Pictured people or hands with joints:
┏━━

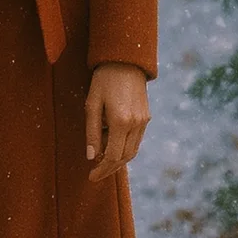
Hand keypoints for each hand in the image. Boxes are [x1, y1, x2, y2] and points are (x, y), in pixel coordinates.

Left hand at [85, 61, 149, 183]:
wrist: (125, 60)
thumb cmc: (104, 80)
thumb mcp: (91, 104)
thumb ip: (91, 131)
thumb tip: (91, 157)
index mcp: (121, 121)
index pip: (112, 156)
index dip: (101, 169)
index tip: (91, 176)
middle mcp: (136, 124)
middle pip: (124, 157)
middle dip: (109, 168)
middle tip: (95, 173)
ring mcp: (144, 121)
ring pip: (132, 151)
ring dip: (118, 160)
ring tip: (101, 159)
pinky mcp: (146, 117)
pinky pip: (136, 141)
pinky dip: (125, 148)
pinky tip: (112, 145)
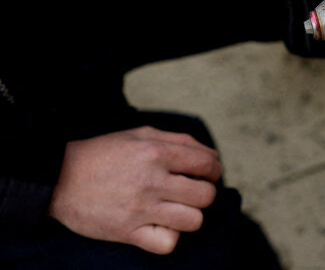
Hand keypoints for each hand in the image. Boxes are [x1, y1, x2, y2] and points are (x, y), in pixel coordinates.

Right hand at [49, 126, 221, 254]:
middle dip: (204, 193)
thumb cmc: (103, 154)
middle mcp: (151, 180)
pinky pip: (168, 243)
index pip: (207, 164)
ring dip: (189, 216)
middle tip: (191, 192)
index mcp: (156, 152)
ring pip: (194, 220)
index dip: (213, 170)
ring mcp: (140, 209)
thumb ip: (179, 140)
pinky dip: (169, 237)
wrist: (58, 180)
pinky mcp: (128, 232)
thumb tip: (212, 156)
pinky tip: (160, 226)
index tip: (205, 174)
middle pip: (206, 195)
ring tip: (176, 209)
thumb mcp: (140, 134)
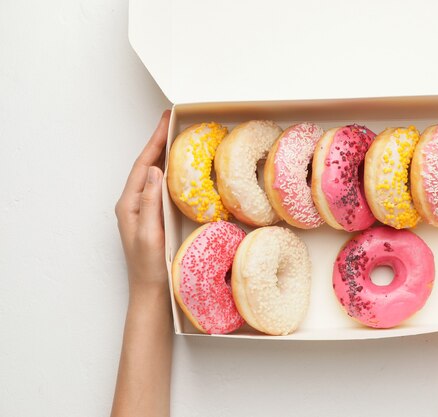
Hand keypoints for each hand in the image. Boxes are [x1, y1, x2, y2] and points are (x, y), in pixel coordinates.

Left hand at [111, 111, 172, 416]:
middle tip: (173, 122)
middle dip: (158, 142)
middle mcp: (133, 204)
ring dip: (163, 154)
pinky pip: (158, 187)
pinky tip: (179, 170)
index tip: (167, 121)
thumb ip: (149, 202)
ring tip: (176, 138)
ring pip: (152, 175)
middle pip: (145, 165)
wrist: (151, 292)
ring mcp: (142, 210)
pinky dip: (168, 172)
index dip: (154, 141)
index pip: (142, 165)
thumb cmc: (150, 268)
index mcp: (129, 205)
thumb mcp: (150, 234)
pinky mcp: (151, 217)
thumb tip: (152, 169)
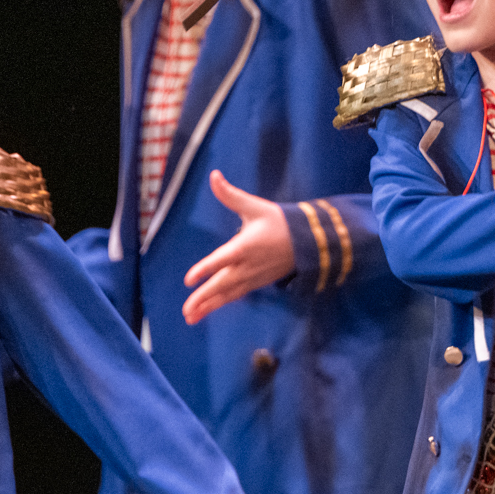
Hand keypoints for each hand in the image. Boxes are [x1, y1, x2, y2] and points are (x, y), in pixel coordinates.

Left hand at [182, 171, 296, 323]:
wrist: (308, 242)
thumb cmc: (278, 222)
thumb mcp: (254, 207)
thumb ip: (230, 195)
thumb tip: (214, 176)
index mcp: (245, 246)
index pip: (222, 260)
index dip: (205, 269)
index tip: (189, 279)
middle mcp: (248, 266)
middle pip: (222, 284)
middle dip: (204, 298)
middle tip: (187, 310)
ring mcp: (252, 277)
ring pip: (228, 294)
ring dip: (209, 306)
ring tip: (191, 318)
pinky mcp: (256, 282)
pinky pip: (236, 295)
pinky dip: (221, 303)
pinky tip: (207, 310)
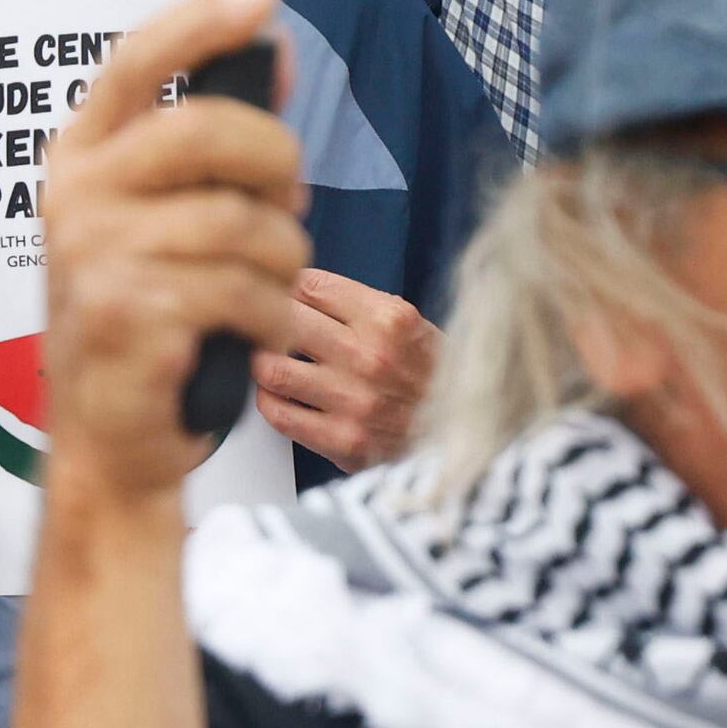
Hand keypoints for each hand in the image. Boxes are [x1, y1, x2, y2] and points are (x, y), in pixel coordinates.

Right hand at [38, 0, 313, 511]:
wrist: (108, 441)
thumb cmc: (146, 324)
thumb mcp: (164, 220)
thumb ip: (210, 145)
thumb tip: (271, 56)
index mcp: (80, 159)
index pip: (133, 61)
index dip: (200, 21)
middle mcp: (76, 197)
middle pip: (207, 130)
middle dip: (278, 166)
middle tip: (290, 207)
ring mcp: (96, 255)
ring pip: (242, 221)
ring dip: (283, 261)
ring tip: (266, 291)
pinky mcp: (129, 315)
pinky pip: (244, 290)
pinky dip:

┗━━

THE TASK:
Skip the pictures and quote each line of the entries above, from the first through the line with "pinky mcp: (146, 117)", exactly as it appears.

RESULT:
Hand keypoints for each hand in the image. Boxes are [x1, y1, x2, y2] and points are (x, y), in pixel coordinates.

Left hand at [85, 61, 149, 183]:
wrist: (125, 60)
thumb cmc: (104, 80)
thumb mcp: (91, 104)
thumb ip: (91, 131)
thumb tip: (91, 157)
index mcp: (121, 121)
index pip: (112, 156)
index dip: (101, 169)
index tip: (91, 176)
middle mcp: (136, 124)
middle pip: (124, 157)
middle dip: (109, 168)
middle tip: (95, 173)
ring mcp: (144, 121)
ring pip: (132, 151)
ring dip: (118, 160)
ring tip: (101, 159)
pinky mcp: (146, 117)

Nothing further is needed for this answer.